Sebuah peristiwa mencekam terjadi di Hotel Sederhana, Kecamatan Mojoagung, Jombang, Jawa Timur, Senin malam, 30 Maret 2026.
Seorang perempuan berinisial IE (40), warga Kecamatan Gedeg, Kabupaten Mojokerto, disekap dan diancam dengan celurit oleh dua pria.
Korban yang tengah berada di dalam kamar hotel tersebut diikat dengan tali, sementara pelaku, AF (24) dan YR (38), yang berasal dari Kabupaten Jombang, merampas tas berisi uang Rp500 ribu dan kendaraan korban, Honda Brio.
“Pelaku kabur menggunakan mobil korban. Selanjutnya, korban berteriak dan didengar oleh Satpam hotel.
Lalu diantar untuk laporan ke Polsek Mojoagung,” ujar Kapolsek Mojoagung Kompol Yogas, Selasa malam (31/3/2026).

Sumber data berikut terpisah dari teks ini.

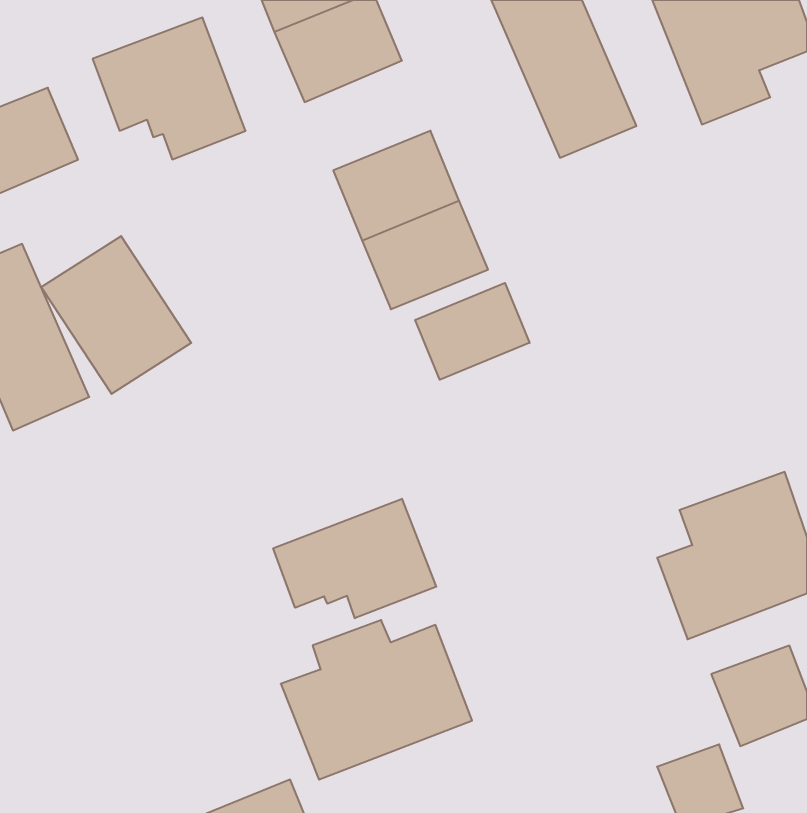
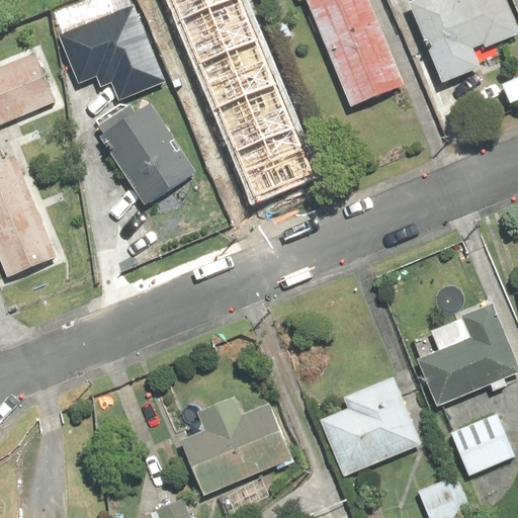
building: none -> [193,39,273,109]
building: [41,236,191,394] -> [105,104,200,204]
building: [415,283,530,380] -> none
building: [273,499,436,618] -> none
building: none -> [316,372,425,476]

Peristiwa ini segera mendapat perhatian aparat setempat setelah korban berhasil melaporkan kejadian tersebut kepada pihak berwajib.
Kapolsek menjelaskan bahwa korban dan pelaku kenal lewat media sosial.

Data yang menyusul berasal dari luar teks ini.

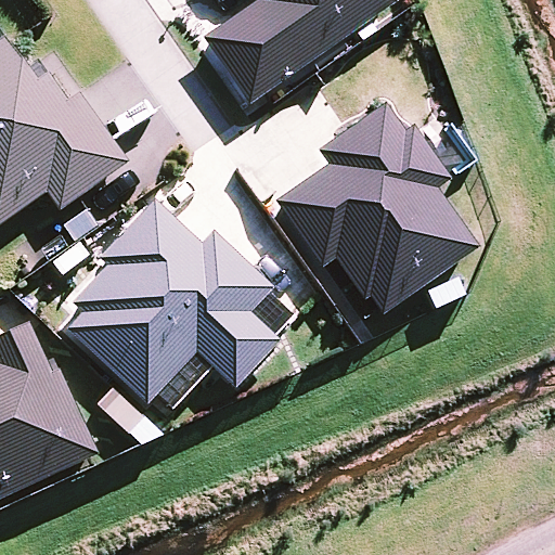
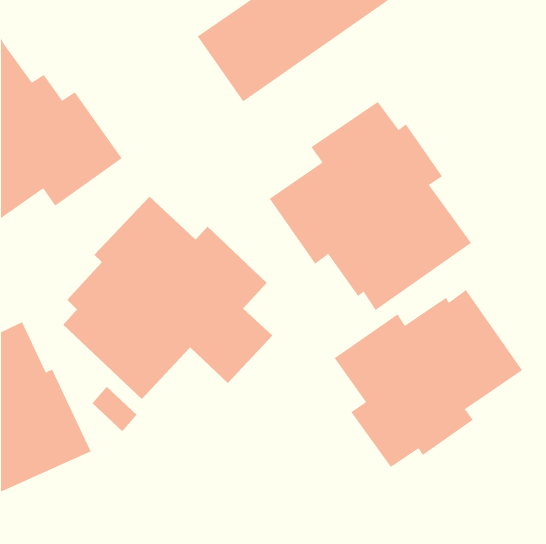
building: none -> [334,289,523,468]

IE kemudian janjian dengan pelaku AF untuk bertemu di hotel tersebut pada pukul 21.00 WIB.
Setelah keduanya memasuki kamar yang sudah dipesan, YR, rekan AF, datang dan langsung mengancam korban dengan celurit.
Dalam keadaan terancam, korban tidak bisa berbuat banyak dan pasrah menyerahkan tas dan kunci mobil.
Para pelaku kemudian kabur menggunakan kendaraan korban.
Namun, beruntungnya korban dapat segera meminta pertolongan dengan berteriak, yang kemudian didengar oleh Satpam Hotel Sederhana.
Satpam yang mendengar teriakan langsung memberikan pertolongan dan mengantar korban untuk melapor ke Polsek Mojoagung.
Satpam hotel, Satria Bagas Ardian (24), menyatakan bahwa ia melihat korban dalam keadaan terikat dan sendirian di dalam kamar.
“Saat kami datangi di kamar, Wanita tersebut tubuhnya diikat menggunakan tali,” ujar Satria.
Setelah laporan diterima, pihak kepolisian langsung melacak mobil korban yang dilengkapi dengan GPS.
Melalui pelacakan ini, kendaraan korban terdeteksi berada di Balonbendo, Sidoarjo, yang memicu aparat untuk melakukan pengejaran.